The Bill is about more than an international influence on the electoral process.  NGOs that do not use international funding will face new auditing and compliance measures with significant jail terms and financial penalties.  Some of the more egregious elements of the Bill would have NGO staff committing a criminal offence if they do not get donors to provide evidence, such as a statuary declaration of their citizenship status, within 6 weeks of a donation of $250 or more.  Penalties would be as high as 10 years’ jail, plus civil penalties up to $210,000.

Contrary to our open democracy, senior staff and Board members would be required to publicly state to which political party they belonged.  Any NGO that carries out a significant amount of public advocacy would be classified as a ‘political party campaigner’ or ‘third party campaigner’ and many normal NGO activities would be re-defined as political campaigning with complicated compliance requirements.

Wider Impact on Business

In their haste to draft the Bill, the government has ignored the problematic impact some of the provisions may have on business. This has led to some interesting voices being raised in opposition. The Institute of Public Affairs has said the potential reach of the bill was “extremely concerning” and could effectively silence contributions to the public debate.  While conservative News Limited columnist, Janet Albrechtsen, claims the Bill is ‘lazy and illiberal regulatory overreach’.  Despite this unlikely criticism of the Bill, the NGO sector is still uneasy about the possibility of Labor capitulating with amendments. There is an unprecedented alliance of non-government groups, Hands Off Our Charities, working together on the issue. They have come together fearing that their ability to debate public policy and call government to account hangs in the balance.  Whether Labor is prepared to vote the Bill down is now the crucial issue.

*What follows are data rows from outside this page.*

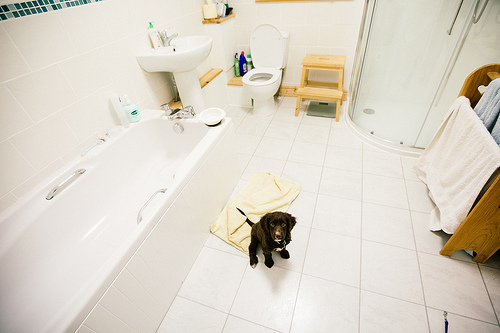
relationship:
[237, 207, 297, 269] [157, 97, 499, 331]
puppy sitting on floor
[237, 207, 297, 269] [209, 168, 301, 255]
puppy sitting on a towel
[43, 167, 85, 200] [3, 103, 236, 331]
handle on bathtub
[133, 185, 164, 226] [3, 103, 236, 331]
handle on bathtub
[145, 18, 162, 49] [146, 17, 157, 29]
bottle with a lid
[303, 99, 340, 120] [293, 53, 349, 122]
scale under step stool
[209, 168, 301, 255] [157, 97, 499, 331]
towel on floor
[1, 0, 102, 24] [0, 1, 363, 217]
tiles are on wall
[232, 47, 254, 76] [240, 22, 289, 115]
items are beside toilet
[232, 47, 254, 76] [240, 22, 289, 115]
items are next to toilet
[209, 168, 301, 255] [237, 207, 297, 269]
towel under puppy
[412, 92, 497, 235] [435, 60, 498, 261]
towel hanging on a rack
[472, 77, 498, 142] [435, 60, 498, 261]
towel hanging on a rack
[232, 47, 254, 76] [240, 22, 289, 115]
items next to toilet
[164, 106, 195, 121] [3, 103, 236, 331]
faucet on bathtub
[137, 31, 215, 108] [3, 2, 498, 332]
sink in bathroom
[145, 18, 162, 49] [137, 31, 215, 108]
hand soap on sink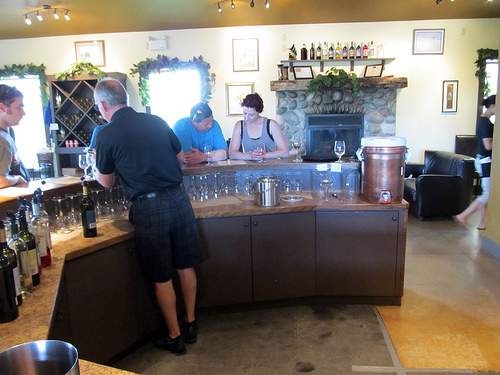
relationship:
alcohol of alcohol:
[79, 176, 97, 237] [81, 185, 96, 237]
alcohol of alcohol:
[31, 197, 51, 266] [29, 203, 54, 262]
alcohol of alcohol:
[14, 209, 40, 287] [14, 216, 43, 288]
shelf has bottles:
[277, 56, 389, 64] [296, 44, 374, 56]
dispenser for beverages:
[358, 138, 410, 204] [364, 178, 405, 206]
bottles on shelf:
[296, 44, 374, 56] [277, 56, 389, 64]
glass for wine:
[55, 196, 75, 238] [87, 199, 98, 235]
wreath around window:
[142, 60, 214, 81] [137, 52, 213, 113]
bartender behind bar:
[92, 87, 203, 348] [15, 176, 421, 215]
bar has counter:
[15, 176, 421, 215] [184, 153, 404, 171]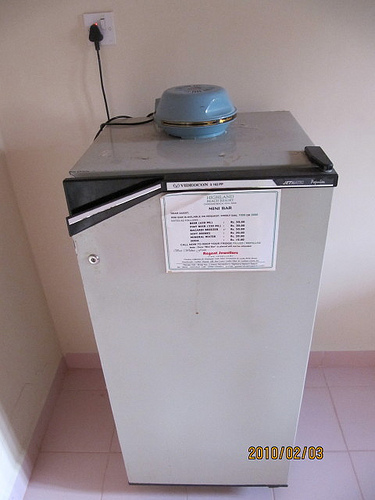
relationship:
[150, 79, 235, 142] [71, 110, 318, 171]
stabilizer on top top of the fridge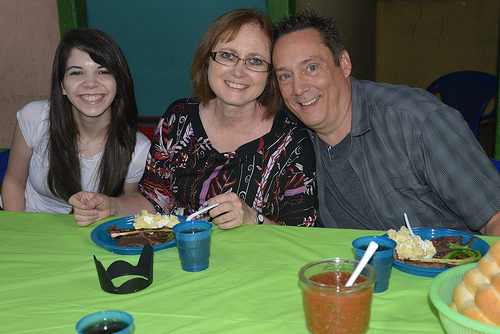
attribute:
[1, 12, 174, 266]
woman — wearing, smile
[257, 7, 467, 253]
man — wearing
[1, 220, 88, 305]
table — green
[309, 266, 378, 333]
bowl — salsa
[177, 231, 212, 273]
cup — blue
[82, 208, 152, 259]
plate — blue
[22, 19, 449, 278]
family — eating, having, celebrating, together, table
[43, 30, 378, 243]
everyone — smiling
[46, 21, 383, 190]
people — posing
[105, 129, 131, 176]
hair — dark, red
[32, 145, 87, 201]
shirt — white, sleeved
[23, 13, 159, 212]
lady — wearing, hold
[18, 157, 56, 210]
top — whiet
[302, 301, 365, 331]
salsa — jar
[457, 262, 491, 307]
bread — loaf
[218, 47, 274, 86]
eye — glasses, blue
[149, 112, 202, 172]
shirt — black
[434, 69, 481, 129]
chair — blue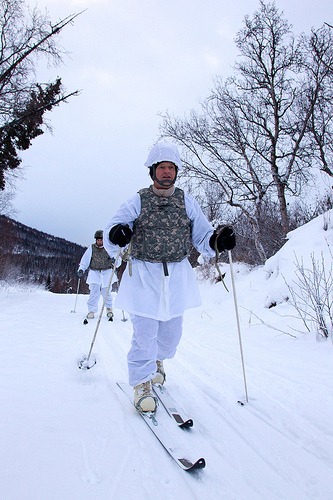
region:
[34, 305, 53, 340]
white snow on the path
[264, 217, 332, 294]
tall mound of snow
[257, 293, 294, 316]
small hole in the snow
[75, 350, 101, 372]
round bottom of ski pole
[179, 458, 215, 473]
curved edge of snow ski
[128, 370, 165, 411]
brown boot on skier's foot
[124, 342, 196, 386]
frayed edge on blue jeans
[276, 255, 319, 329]
tree branches coming out of the snow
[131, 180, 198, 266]
black and brown vest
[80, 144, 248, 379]
skier's walking on the path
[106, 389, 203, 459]
these are two skis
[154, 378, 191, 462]
the skis are white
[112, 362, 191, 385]
these are two shoes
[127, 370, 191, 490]
the shoes are tan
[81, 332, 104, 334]
this is a ski pole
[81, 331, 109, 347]
the pole is metal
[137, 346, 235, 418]
these are white pants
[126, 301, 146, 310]
this is a white shirt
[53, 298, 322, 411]
there are two poles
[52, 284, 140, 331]
this is another man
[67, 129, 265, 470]
two soldiers on skis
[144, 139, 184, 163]
the helmet of a soldier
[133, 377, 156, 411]
the boot of a soldier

Note: This article only addresses the Electoral Legislation Amendment (Electoral Funding and Disclosure Reform) Bill, which most seriously undermines the democratic freedom of speech and the role of NGOs.  However, this Bill is one of a package of three introduced by the government to address the issue of foreign influence.  The other two, the Foreign Influence Transparency Scheme Bill and the National Security Legislation Amendment (Espionage and Foreign Interference) Bill, also have significant provisions relevant to silencing civil society.

Dr Joan Staples was the ACF National Liaison Officer during the Hawke Government and is currently an Associate in the School of Global, Urban and Social Studies at RMIT University. Her research area is the democratic role of civil society.